Jove
Visualize
Contact Us
JoVE
x logofacebook logolinkedin logoyoutube logo
ABOUT JoVE
OverviewLeadershipBlogJoVE Help Center
AUTHORS
Publishing ProcessEditorial BoardScope & PoliciesPeer ReviewFAQSubmit
LIBRARIANS
TestimonialsSubscriptionsAccessResourcesLibrary Advisory BoardFAQ
RESEARCH
JoVE JournalMethods CollectionsJoVE Encyclopedia of ExperimentsArchive
EDUCATION
JoVE CoreJoVE BusinessJoVE Science EducationJoVE Lab ManualFaculty Resource CenterFaculty Site
Terms & Conditions of Use
Privacy Policy
Policies

Related Experiment Videos

Edoardo Leo1, Francesco Baglivo1, Federico Starace1

  • 1Dipartimento di Ricerca Traslazionale e delle Nuove Tecnologie in Medicina e Chirurgia, Università di Pisa.

Recenti Progressi in Medicina
|October 2, 2025
PubMed
Summary
This summary is machine-generated.

Related Concept Videos

You might also read

Related Articles

Articles linked to this work by shared authors, journal, and citation graph.

Sort by
Same author

Cytology and <i>KRAS/GNAS</i> Molecular Testing of Pancreatic Cyst Fluid for Risk Stratification of Intraductal Papillary Mucinous Neoplasms: A Single-Center Study with Histological Correlation.

Journal of clinical medicine·2026
Same author

Reliable ECG monitoring during rest and exercise: a pilot comparative validation of a wearable single-lead band.

European heart journal.

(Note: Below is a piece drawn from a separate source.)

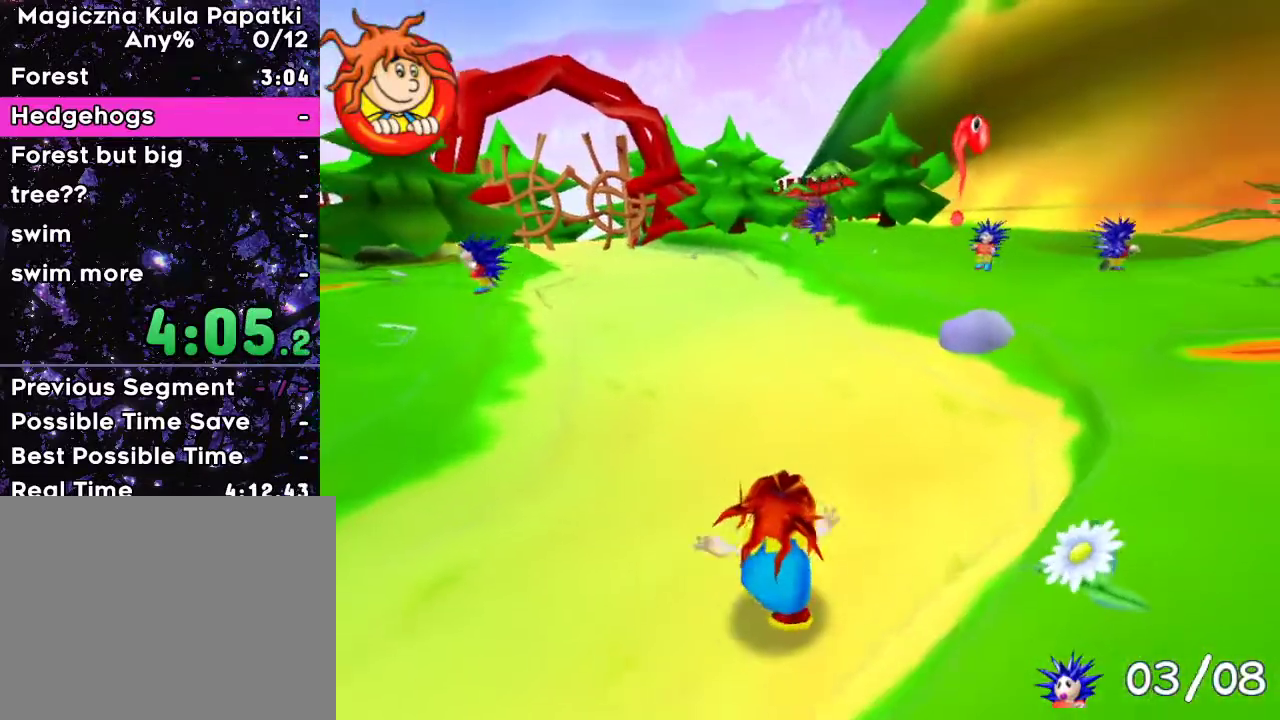
{"keys": ["up"], "events": [[333, "d", "down"], [417, "d", "up"]]}
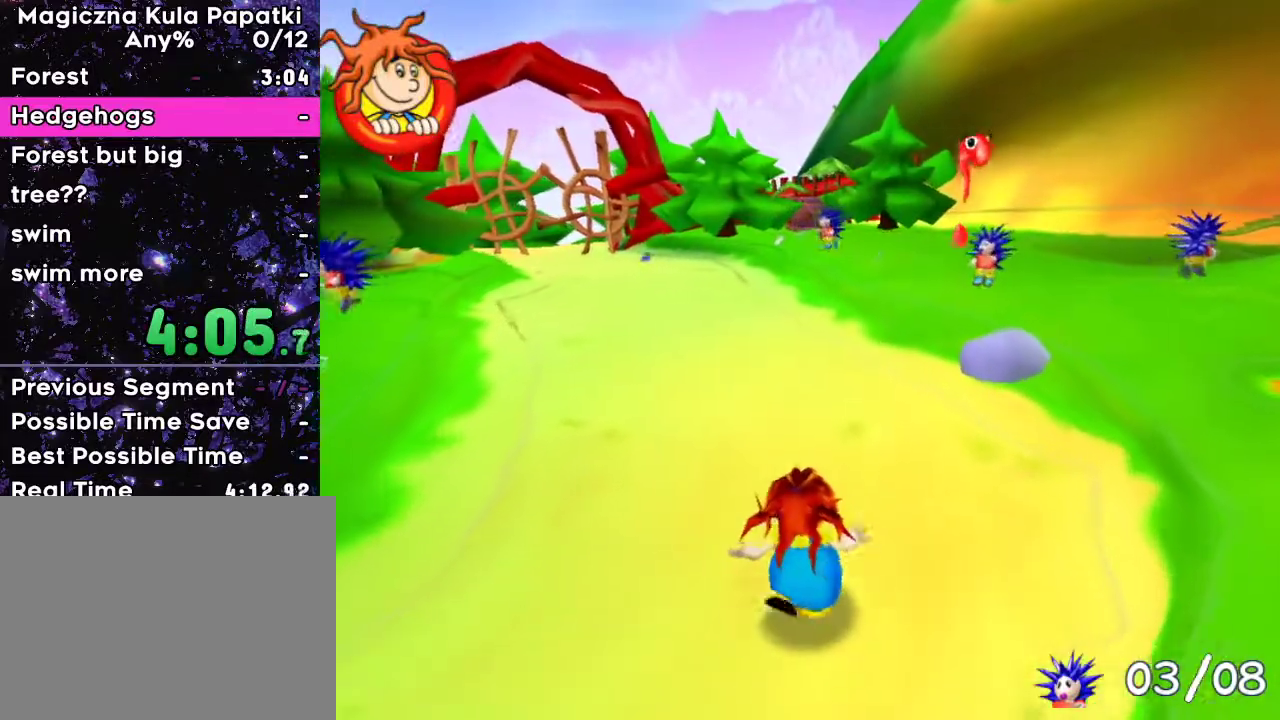
{"keys": ["up"], "events": [[317, "right", "down"], [383, "right", "up"]]}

Imaging methods and practice·2026
Same author

Mapping risk communication practices in public health emergencies: a scoping review and comparison with Italian regional pandemic plans.

BMC public health·2026
Same author

Comparative efficacy of agomelatine and escitalopram in people with epilepsy and comorbid major depressive disorder: A double-blind randomized controlled trial.

Epilepsy & behavior reports·2026
Same author

Impact of Respiratory Viral Codetections on RSV Disease Burden in Young Children in Primary Care.

Influenza and other respiratory viruses·2026
Same author

Clinical outcomes of rehabilitation with a robotic anthropomorphic exoskeleton in patients with motor-incomplete spinal cord injury: a multicenter randomized controlled trial.

European journal of physical and rehabilitation medicine·2026
Same journal

Recenti progressi in medicina·2026
Same journal

Recenti progressi in medicina·2026
Same journal

Recenti progressi in medicina·2026
Same journal

Recenti progressi in medicina·2026
Same journal

Recenti progressi in medicina·2026
Same journal

Recenti progressi in medicina·2026
See all related articles

Retrieval Augmented Generation (RAG) enhanced large language model (LLM) accuracy on Sleep Medicine certification questions. This study demonstrates RAG

Area of Science:

  • Medical Informatics
  • Artificial Intelligence in Medicine
  • Sleep Medicine

Background:

  • Large language models (LLMs) show promise in medical education.
  • Evaluating LLM performance in specialized domains like Sleep Medicine is crucial.
  • Current LLM accuracy may be insufficient for high-stakes medical certification.

Purpose of the Study:

  • To assess the performance of four LLMs on Sleep Medicine certification questions.
  • To compare baseline LLM performance with Retrieval Augmented Generation (RAG) enhanced performance.
  • To evaluate the impact of RAG on LLM reliability in a specialized medical context.

Main Methods:

  • Utilized Sleep Medicine guidelines and textbook as the knowledge base.
  • Evaluated four LLMs: Llama 3.2 3B, Llama 3.3 70B, GPT 4o mini, and Gemini 2.0 Flash.

Related Experiment Videos

  • Compared baseline performance against RAG-enhanced performance on AIMS certification questions.
  • Main Results:

    • RAG significantly improved accuracy across all tested LLMs.
    • Llama 3.2 showed a +9.6 point increase in accuracy with RAG.
    • Gemini 2.0 demonstrated a +4.0 point increase in accuracy with RAG.

    Conclusions:

    • RAG is effective in enhancing LLM accuracy for specialized medical knowledge.
    • LLM performance in Sleep Medicine certification can be improved using RAG.
    • RAG integration is key to increasing LLM reliability in medical domains.